Wednesday, March 13, 2019

At least one nice thing about Democrats

(My oft-repeated disclaimer for newbies about my political-polemical posts: People can be fine people in their non-political lives while being complete nitwits in politics.  Or vice versa.)

Unlike leftist nitwits like AOC who seems to know only about what was bad and nothing about what went right during the Reagan years - i.e., knowing only one side of a case, like she apparently does in regard to the workings of capitalism among other things - I make an effort to know both sides of a case before issuing a verdict (and short of having done that homework I refrain from issuing a verdict and admit to lack of relevant expertise).  By doing so, I open myself up to acknowledging where an opponent gets it right even if they get it wrong about (most) other things.

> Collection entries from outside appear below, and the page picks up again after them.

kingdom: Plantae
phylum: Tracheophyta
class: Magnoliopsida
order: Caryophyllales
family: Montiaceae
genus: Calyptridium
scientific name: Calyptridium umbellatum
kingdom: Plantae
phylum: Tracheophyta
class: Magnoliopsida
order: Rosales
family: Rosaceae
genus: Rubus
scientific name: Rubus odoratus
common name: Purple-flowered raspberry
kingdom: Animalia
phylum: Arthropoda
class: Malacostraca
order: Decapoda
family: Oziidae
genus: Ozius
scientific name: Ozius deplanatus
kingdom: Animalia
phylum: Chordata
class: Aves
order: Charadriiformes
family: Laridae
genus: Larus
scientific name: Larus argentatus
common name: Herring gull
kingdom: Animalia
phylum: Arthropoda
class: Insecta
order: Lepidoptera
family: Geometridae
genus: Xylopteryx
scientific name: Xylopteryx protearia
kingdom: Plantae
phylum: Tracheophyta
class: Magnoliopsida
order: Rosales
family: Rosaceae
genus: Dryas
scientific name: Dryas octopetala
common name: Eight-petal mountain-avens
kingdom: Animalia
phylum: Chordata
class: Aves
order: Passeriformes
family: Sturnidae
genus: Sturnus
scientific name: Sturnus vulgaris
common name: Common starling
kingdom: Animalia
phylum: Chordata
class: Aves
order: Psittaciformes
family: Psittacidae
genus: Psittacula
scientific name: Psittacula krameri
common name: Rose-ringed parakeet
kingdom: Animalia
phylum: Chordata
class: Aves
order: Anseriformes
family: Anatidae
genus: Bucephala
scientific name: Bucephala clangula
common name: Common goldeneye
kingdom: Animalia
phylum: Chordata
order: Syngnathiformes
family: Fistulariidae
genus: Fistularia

I am a staunch libertarian, which (probably for reasons largely shared by Rand) puts me more in alignment with Republican ideas/policies on the whole than Democrat ones, especially the Democrats after about 2010 when they made a marked shift to the left.  (See the "swing left" graph by Prof. Adam Bonica here.)  My basic view about government is that it's there to be a protector of liberty-rights and not to contravene that role by (e.g.) assuming the role of provider of goods funded by compulsory taxation.  This leads me to oppose the big-government fiscal agenda typically favored by Democrats.  I also tend to share an affinity for culturally "bourgeois" values espoused by conservatives.

These are only general tendencies.  But, as noted, given the shift of the Dems toward the far left, along with an intellectually infantile Dem/left shrillness about the Trump presidency, capitalism, and other topics, along with a hubris that leads them ever more to eschew dialogue with opponents, it makes it a lot easier for me to tend toward the GOP these days.  I'd much rather have a Marco Rubio, Ted Cruz, Carly Fiorina, Jeb Bush, John Kasich or (even) Chris Christie (or even a Donald Trump!) in elected office than a Hillary Clinton, Elizabeth Warren, Bernie Sanders, Joe Biden, Kamala Harris, or Kirsten Gillibrand.  (See here for one reason why I gladly refer to this crop of Democrats as Demon Rats.)

As a consequence of my libertarian principles, I advocate for the legalization of cannabis.

On this issue, I side with the Democrats over the Republicans.  It's an issue on which I think the Republicans in particular have gotten it dreadfully wrong for far too long now.  Recreational drug prohibition means a big-government program aimed at social improvement that has been a monumental (dare I say catastrophic?) failure, just as any so-described big government program could be predicted to be.  What's more, prohibition violates the basic "your life is own and not the state's to dispose of" libertarian political norm, and is immoral on that basis alone.  Even when it comes to the more addictive and harmful drugs (including even fentanyl, ffs), placing trust in the state to prevent these harmful and addictive substances from reaching the citizenry has proven a failure; there are almost surely any number of better ways to combat the problem here than supply-focused enforcement.

But with cannabis, it's really a no-brainer.  (I say "even" Chris Christie above, because on this issue he's been a complete dickhead.)

Democrat-majority states have been on the side of progress on this issue.  The Red States, or at least a good number of them, might never get around to legalizing it, much like a good number of them might never have gotten around to doing the right thing in legally recognizing same-sex unions.  Republicans seem to be trapped in an ideological rut on this issue (the ever-venerated Reagan being such a staunch drug warrior and whatnot).  Exacerbating this problem is a cognitive bias that assigns credence to almost invariably shoddy use of statistics to "establish" that cannabis leads to this or that social problem.  (See the commentary on the latest prominent example of anti-pot scaremongering.)  Perhaps the most idiotic rationale for prohibition commonly peddled by the prohibitionists is "drugs are bad for kids, mmkay" . . . and therefore adults shouldn't be allowed to consume them, either.  (The state thereby assumes the role of parent for all adults.  Great.)

This is not to say that Democrats have carried out legalization the way libertarians would.  In the People's Republic of California, the Dems seem to have decided to tax and regulate the shit out of the cannabis industry so much that black markets are still flourishing there.

And besides, libertarians have been in favor of cannabis legalization for as long as libertarians have been around (and the big-L Libertarian Party has been around nearly half a century now).  Why are Democrat presidential candidates only now getting around to doing the same?  What changed between then and now, exactly?  Why weren't they promoting doing the right thing, when it was unpopular?  Why did only their well-connected Hollywood-elite allies/supporters and the like get access to weed with impunity while poor minorities get victimized by drug-war policies?

Nonetheless, enough common sense has gotten through to Dems and Blue States, and not enough of it has gotten through to the GOP and Red States, on this particular issue.  And so, for simply exercising some common sense, the Dems deserve some credit, while the GOP deserves ridicule (both for selective lack of common sense and for being so two-faced about their views on failed big-government policies).

Now, how long does it have to take for both parties to come around to the superior libertarian option on all political issues?